Musikalische Leitung: Walter Kobéra
Regie: Hendrik Müller
Bühne & Kostüme: Matthias Werner
Choreografie: Nikolaus Adler
Lichtdesign: Norbert Chmel
Chorleinstudierung: Michael Grohotolsky
Einstudierung Kinderchor: Johannes Mertl

Wiener Kammerchor
Opernschule der Wiener Staatsoper
amadeus ensemble-wien

Zelebrant - Alexander Kaimbacher
Knabensolo - Leonid Sushon

Mit Rebecca Nelsen, Bibiana Nwobilo, Simona Eisinger, Anna Clare Hauf, Marion Feichter, Manuela Leonhartsberger, Marko Formanek, Abdul Candao, Martin Piskorski, Georg Leskovich, Dieter Kschwendt-Michel, Andreas Kammerzelt, Joachim Claucig und Heimir Wium




Themaverfehlung
(Dominik Troger)

Die Neue Oper Wien steuerte im Semperdepot zum Wiener Osterklang Festival eine abgespeckte „Kammerversion“ von Leonard Bernsteins „Mass“ bei. Die Regie führte Hendrik Müller. Ob man dem Werk und dem Publikum damit einen Gefallen getan hat, darf bezweifelt werden.
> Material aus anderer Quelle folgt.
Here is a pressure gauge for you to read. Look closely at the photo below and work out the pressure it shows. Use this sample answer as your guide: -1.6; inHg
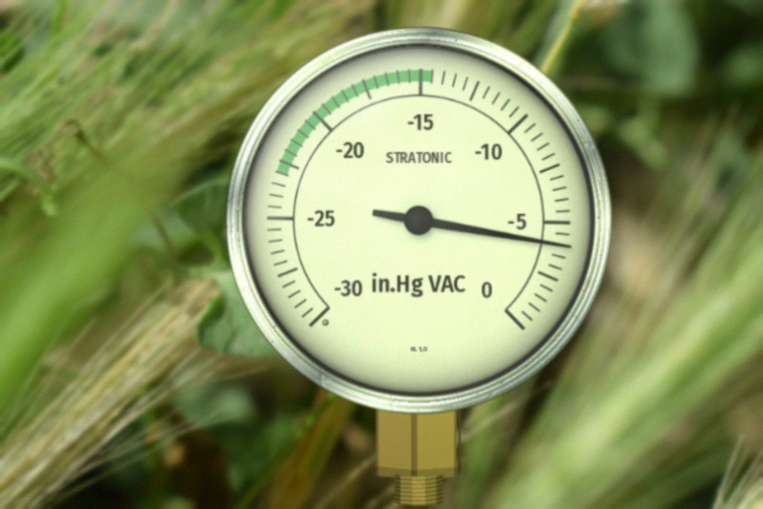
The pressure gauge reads -4; inHg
Leonard Bernsteins „Mass“ basiert auf der Tridentinischen Messe, deren Gliederung und lateinische Texte er übernommen und um zusätzliche englische und hebräische „Erläuterungen“ und eine Art „Handlung“ erweitert hat. Ein Zelebrant und eine „Glaubensgemeinschaft“ feiern einen Gottesdienst. Nach einem fröhlichen Beginn kommt es zu einer Glaubenskrise, an deren Höhepunkt der Zelebrant Monstranz und Kelch auf den Boden wirft und zerstört. Doch die Krise wird überwunden, das Werk endet mit einem Friedensgebet und Segen. Um die 200 (!) Mitwirkende würde dieses Musiktheaterstück in größter Besetzung benötigen, das 1971 im John F. Kennedy Center for the Performing Arts in Washington uraufgeführt wurde. (Im Februar 1981 war „Mass“ sogar an der Wiener Staatsoper zu sehen.)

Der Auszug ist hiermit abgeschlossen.